Because Tim refuses to go to bed, the Cat Shepherd agrees to take him to see Moka, the being whom oversees all nightly duties. Tim soon finds out that all events that occur overnight, the tangling of hair, the rustling of the trees, the strange bumps and creaks we often blame on old pipes, are actually orchestrated by the creatures of Nocturna. Every being has their job, and every job has its purpose. Murray and his gang are in charge of the street lamps, while the caretaker in the Lighthouse of the Stars is supposed to make sure that all of the stars are lit for the night. With this information, Tim and the Cat Shepherd go in search of answers.
Nocturna is surprisingly charming and well crafted. Even before the opening credits begin, you are immersed in Tim’s character. The opening montage does a wonderful job of showing you – not telling you – who Tim is, as well as setting a wonderful tone and pace for the whole film. Warm glowing colors envelop you in stunning imagery of the orphanage, and then later Nocturna itself.
Everything from the character design, to the musical score, lends to a familiar feeling of an old story being re-told…only you don’t know the story. The whole time you grasp for where the story is headed, trying to figure out what’s going to happen next because it is that enchanting. At some point you may realize the answer, but that will not detract from the enjoyment you will receive from watching the story unfold on the screen.
Bonus Features ✮✮
Unfortunately, the bonus features for this particular release are quite underwhelming at best.
- The Making of Nocturna: A short selection of interviews with co-directors Adrià García and Víctor Maldonado, along with several of the team of animators.
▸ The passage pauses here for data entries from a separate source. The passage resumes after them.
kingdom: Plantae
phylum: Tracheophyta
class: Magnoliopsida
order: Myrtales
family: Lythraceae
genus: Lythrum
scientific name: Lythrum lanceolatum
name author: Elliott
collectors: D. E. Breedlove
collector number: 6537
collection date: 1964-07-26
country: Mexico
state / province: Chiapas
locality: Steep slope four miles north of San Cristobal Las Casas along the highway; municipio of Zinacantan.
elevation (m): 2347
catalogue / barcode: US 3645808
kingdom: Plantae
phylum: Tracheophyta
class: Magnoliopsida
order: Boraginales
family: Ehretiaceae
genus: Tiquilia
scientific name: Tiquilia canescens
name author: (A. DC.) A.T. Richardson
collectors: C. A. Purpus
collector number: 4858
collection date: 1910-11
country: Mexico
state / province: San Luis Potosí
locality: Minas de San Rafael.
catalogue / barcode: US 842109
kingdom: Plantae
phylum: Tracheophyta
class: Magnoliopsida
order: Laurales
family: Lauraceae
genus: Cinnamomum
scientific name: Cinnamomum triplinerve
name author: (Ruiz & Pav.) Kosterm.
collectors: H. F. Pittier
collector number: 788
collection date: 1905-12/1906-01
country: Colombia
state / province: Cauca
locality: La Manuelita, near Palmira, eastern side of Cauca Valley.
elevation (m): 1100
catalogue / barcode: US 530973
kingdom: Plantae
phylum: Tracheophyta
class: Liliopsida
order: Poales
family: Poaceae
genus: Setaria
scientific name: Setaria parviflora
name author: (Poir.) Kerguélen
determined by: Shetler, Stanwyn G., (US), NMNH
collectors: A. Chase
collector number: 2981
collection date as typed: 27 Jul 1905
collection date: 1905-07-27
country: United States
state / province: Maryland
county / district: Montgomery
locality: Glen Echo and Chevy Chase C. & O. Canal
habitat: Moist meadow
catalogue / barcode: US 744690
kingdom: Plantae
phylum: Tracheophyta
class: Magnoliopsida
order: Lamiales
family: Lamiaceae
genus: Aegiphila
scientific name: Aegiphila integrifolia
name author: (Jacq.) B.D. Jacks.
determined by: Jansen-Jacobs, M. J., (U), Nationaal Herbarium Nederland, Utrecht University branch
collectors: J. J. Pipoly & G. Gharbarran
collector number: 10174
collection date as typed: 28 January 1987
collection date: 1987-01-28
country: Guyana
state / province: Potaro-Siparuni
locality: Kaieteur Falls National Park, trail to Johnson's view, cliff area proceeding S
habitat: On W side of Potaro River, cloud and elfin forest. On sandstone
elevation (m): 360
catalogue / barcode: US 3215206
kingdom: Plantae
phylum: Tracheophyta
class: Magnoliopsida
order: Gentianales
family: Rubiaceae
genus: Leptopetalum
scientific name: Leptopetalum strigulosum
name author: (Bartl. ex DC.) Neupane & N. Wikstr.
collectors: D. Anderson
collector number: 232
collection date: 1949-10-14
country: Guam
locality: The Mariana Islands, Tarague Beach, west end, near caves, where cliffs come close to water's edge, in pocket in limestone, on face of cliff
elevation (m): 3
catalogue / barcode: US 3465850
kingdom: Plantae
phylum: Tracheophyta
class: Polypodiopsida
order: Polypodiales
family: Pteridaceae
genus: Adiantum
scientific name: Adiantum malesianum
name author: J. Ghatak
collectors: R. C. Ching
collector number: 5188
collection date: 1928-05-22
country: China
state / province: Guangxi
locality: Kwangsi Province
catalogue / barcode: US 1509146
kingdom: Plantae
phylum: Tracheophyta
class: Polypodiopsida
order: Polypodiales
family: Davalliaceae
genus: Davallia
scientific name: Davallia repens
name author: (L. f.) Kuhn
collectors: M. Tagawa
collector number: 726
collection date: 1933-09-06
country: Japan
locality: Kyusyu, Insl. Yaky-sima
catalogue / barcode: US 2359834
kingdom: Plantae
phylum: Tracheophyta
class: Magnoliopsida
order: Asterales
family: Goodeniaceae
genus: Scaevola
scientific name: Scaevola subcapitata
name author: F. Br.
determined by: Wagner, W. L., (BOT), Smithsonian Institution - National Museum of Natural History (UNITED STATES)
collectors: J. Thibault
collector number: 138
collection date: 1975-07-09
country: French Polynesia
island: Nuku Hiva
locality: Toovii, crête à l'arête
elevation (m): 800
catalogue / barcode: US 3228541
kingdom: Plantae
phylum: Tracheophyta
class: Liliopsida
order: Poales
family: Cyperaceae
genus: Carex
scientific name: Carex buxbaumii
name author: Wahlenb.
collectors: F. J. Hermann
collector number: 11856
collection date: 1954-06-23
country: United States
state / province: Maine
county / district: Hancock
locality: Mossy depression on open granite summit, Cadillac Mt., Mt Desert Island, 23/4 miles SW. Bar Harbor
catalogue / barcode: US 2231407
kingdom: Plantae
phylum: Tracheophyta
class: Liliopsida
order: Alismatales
Though the people interviewed say some wonderful things about the film, there isn’t much new information or anything that really indicates “making of”. Instead, what they have here are some great sound bites about the general idea of how the film came together.
- The Art of Nocturna: This extra is basically a video version of what their “Art of” book would look like, which would mostly consist of final character sketches, and color layouts.
- English Subtitles: Surprisingly, the film only comes in English, and you can add subtitles also in English if you have a hard time with the British accents.
Do not judge this film by its lack of bonus features, or cover art for that matter. This film, though simple and familiar in story structure, is still a feast for the eyes and proves to have compelling characters supported by fantastic art and music. A must have for those looking to add some variety to their collection.
Nocturna is now available on Blu-ray!